Болшево. 20. IX. 1942
Часть первая. Родное пепелище
Два чувства дивно близки нам,
В них обретает сердце пищу:
Любовь к родному пепелищу,
Любовь к отеческим гробам.
На них основано от века
По воле Бога Самого
Самостоянье человека,
Залог величия его.
Животворящая святыня!
Земля была б без них мертва,
Как… пустыня
И как алтарь без божества.
Пушкин
Глава 1. У Богоявления в Елохове
«Николаевская, 72» – так, еле научившись писать, писал я в Петербург к любимой сестре своей (по отцу) Варе, вышедшей туда замуж, и мне, ребенку, казался скучен такой адрес. Я тогда еще не получал писем, но отцу или матери писали так: «В Москву, у Богоявления, что в Елохове, в Плетешках (или в Плетешковском переулке), в собственном доме».
Петербургский адрес и нынешний московский (Полянка, 23, 14) – это не более как условный почтово-телеграфный значок. Старый московский адрес был сгустком исторически сложившейся народной жизни, был живым свидетелем этой жизни.
«У Богоявления, что в Елохове»!
Этим не только назывался церковный приход, к которому мы принадлежали: церковь, где нас крестили, венчали и отпевали, – этим указывалась живая связь нашей местности с историческими судьбами Москвы.

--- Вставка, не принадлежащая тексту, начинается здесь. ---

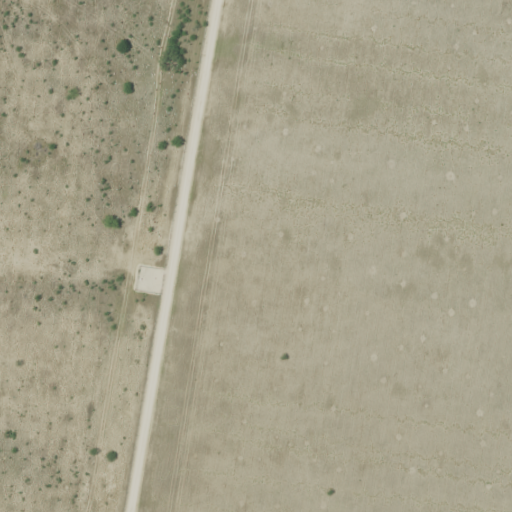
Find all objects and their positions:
road: (160, 256)
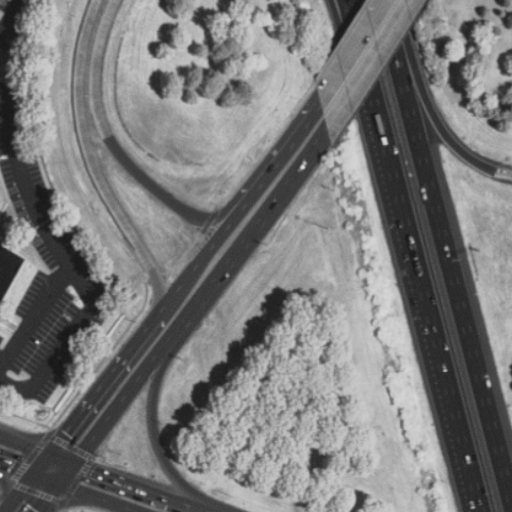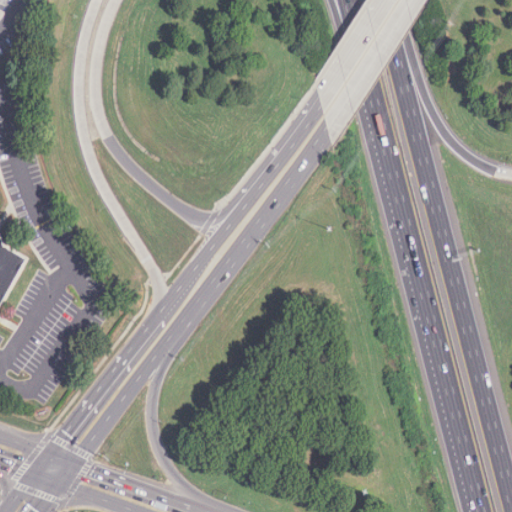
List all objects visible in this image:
road: (120, 0)
road: (14, 16)
road: (342, 41)
road: (353, 51)
road: (359, 55)
road: (368, 65)
road: (428, 105)
road: (267, 149)
road: (285, 151)
road: (90, 161)
road: (209, 222)
street lamp: (328, 229)
road: (250, 239)
road: (445, 249)
road: (206, 253)
road: (183, 256)
road: (67, 265)
building: (7, 267)
building: (8, 269)
road: (156, 279)
road: (423, 311)
road: (34, 314)
road: (105, 357)
road: (105, 380)
road: (120, 404)
traffic signals: (65, 432)
road: (155, 438)
road: (25, 444)
road: (69, 445)
road: (61, 458)
road: (42, 464)
traffic signals: (11, 465)
road: (17, 467)
road: (64, 472)
traffic signals: (95, 472)
road: (45, 478)
road: (138, 487)
street lamp: (364, 489)
road: (18, 493)
road: (44, 497)
road: (95, 497)
traffic signals: (35, 509)
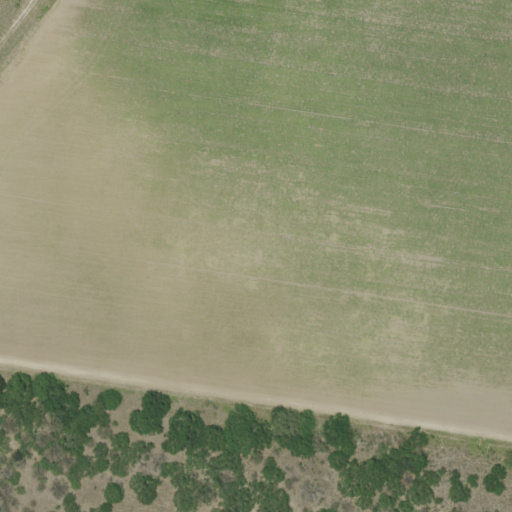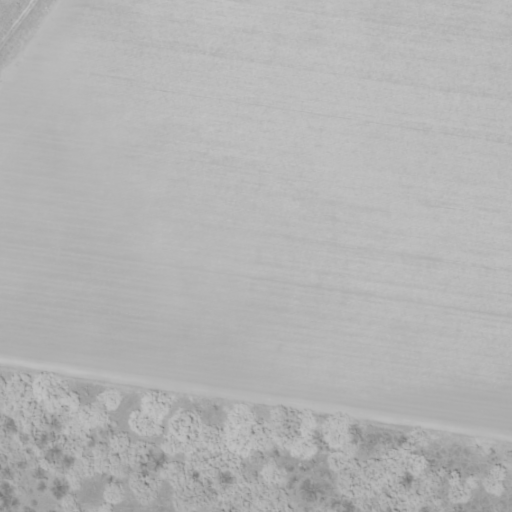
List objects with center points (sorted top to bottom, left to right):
road: (256, 421)
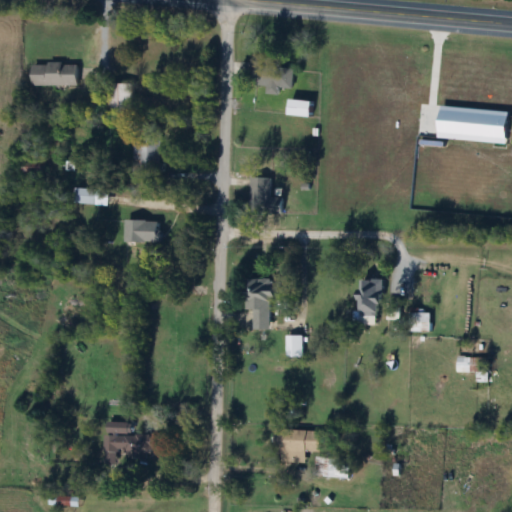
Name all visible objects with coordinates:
road: (391, 10)
building: (53, 74)
building: (272, 80)
building: (119, 100)
building: (297, 108)
building: (145, 155)
building: (84, 197)
building: (262, 198)
road: (323, 231)
building: (141, 232)
road: (220, 256)
building: (366, 297)
building: (258, 302)
building: (293, 347)
building: (463, 365)
building: (294, 445)
building: (130, 446)
building: (330, 467)
building: (63, 503)
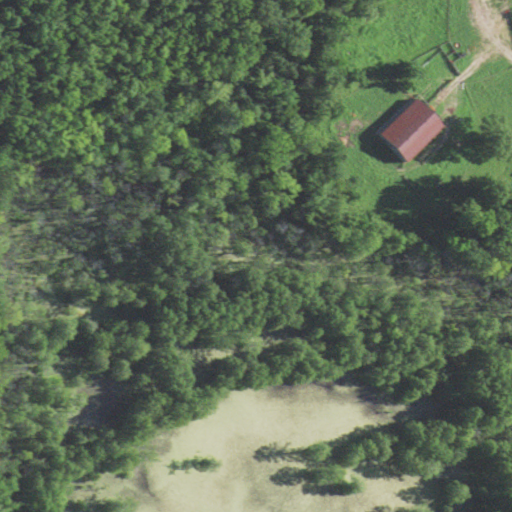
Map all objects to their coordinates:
road: (499, 49)
building: (391, 129)
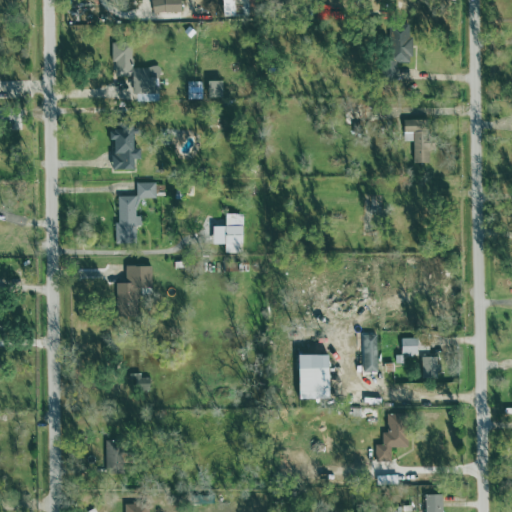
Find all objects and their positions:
building: (379, 0)
building: (163, 6)
building: (225, 8)
building: (394, 50)
building: (131, 70)
building: (211, 89)
road: (430, 111)
building: (415, 138)
building: (119, 146)
building: (128, 212)
building: (227, 234)
road: (51, 255)
road: (478, 255)
road: (112, 257)
building: (129, 290)
building: (406, 346)
building: (311, 348)
building: (367, 353)
building: (427, 367)
building: (309, 377)
building: (137, 383)
road: (408, 397)
building: (390, 437)
building: (111, 457)
road: (431, 470)
road: (28, 503)
building: (430, 503)
building: (134, 508)
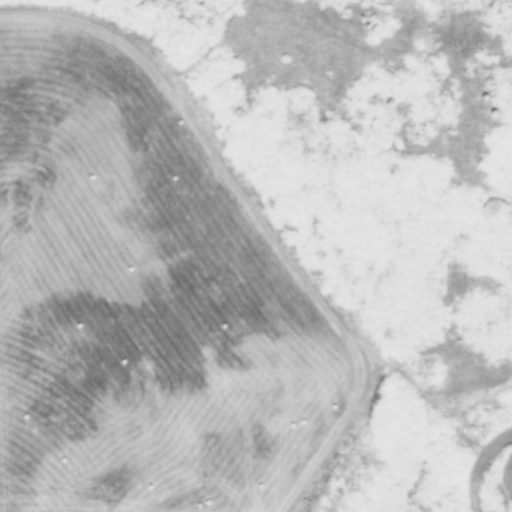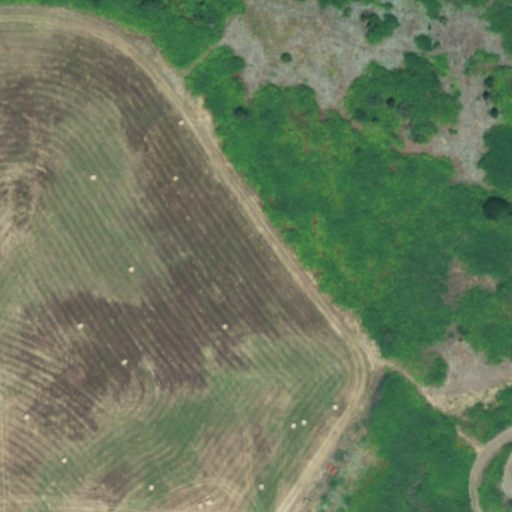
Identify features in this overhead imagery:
crop: (256, 256)
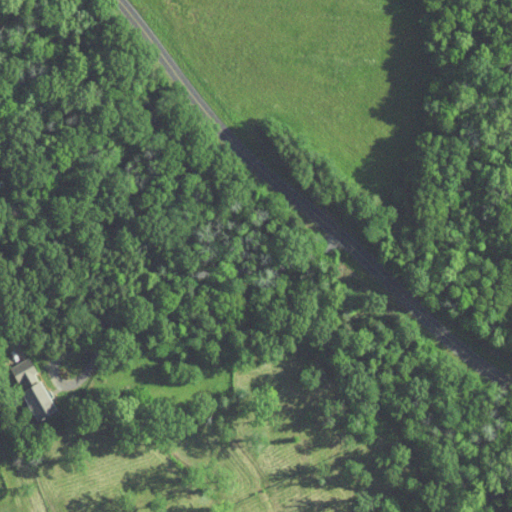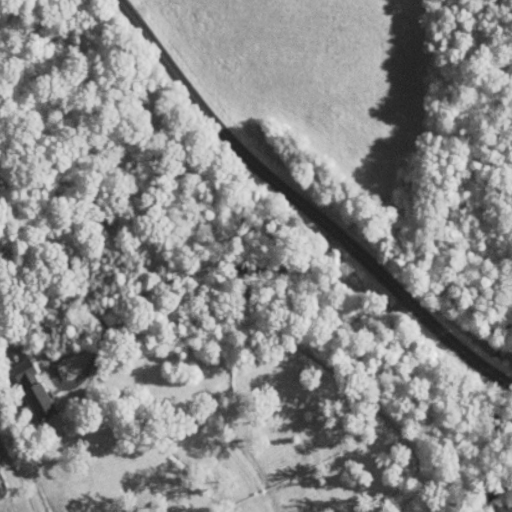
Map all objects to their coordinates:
road: (306, 204)
road: (146, 292)
road: (13, 355)
building: (22, 382)
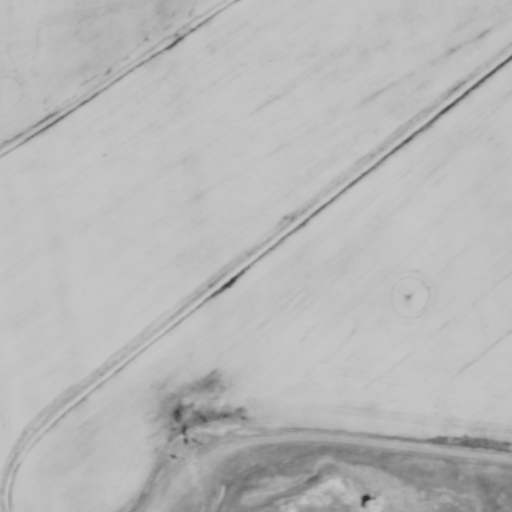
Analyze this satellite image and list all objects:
road: (304, 425)
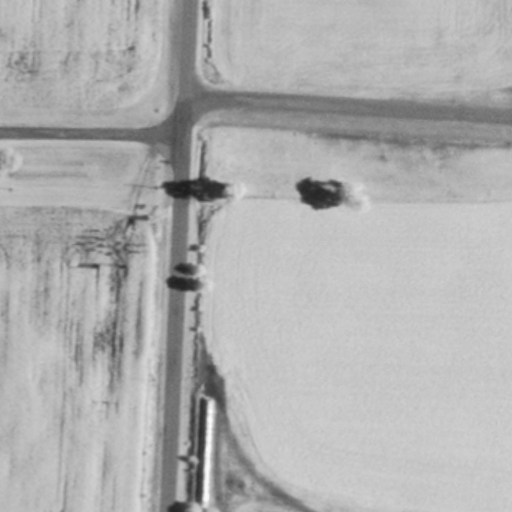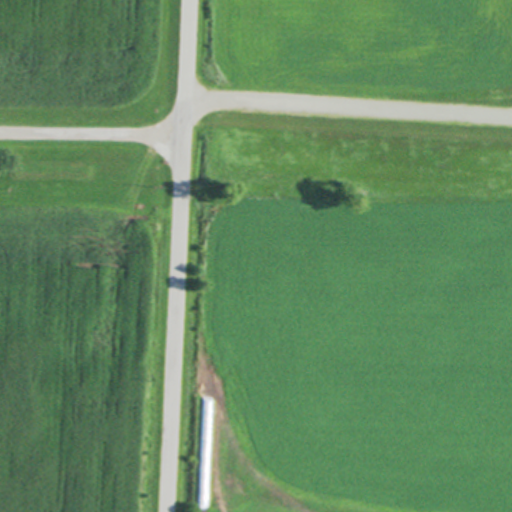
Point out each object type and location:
road: (346, 103)
road: (90, 135)
road: (174, 256)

Когда отец отправлялся в лавку, в Богоявленский переулок между Никольской и Ильинкой, или когда мама собиралась за покупками в ряды, на Красную площадь, – это называлось ехать в город. Это и действительно значило ехать в город, за каменные стены Китай-города, через Ильинские или Владимирские ворота, крестясь на образа с теплящимися лампадами над этими городскими старинными крепостными воротами. Это же значило, что в Елохове, где мы живем, не город, а что-то другое. Так это и было в старину. Елохово в XVI веке было пригородным селом. Свое имя оно получило от елохи, ольхи[13]; соседняя местность, на северо-запад от Елохова, и в конце XIX века называлась Ольховцы.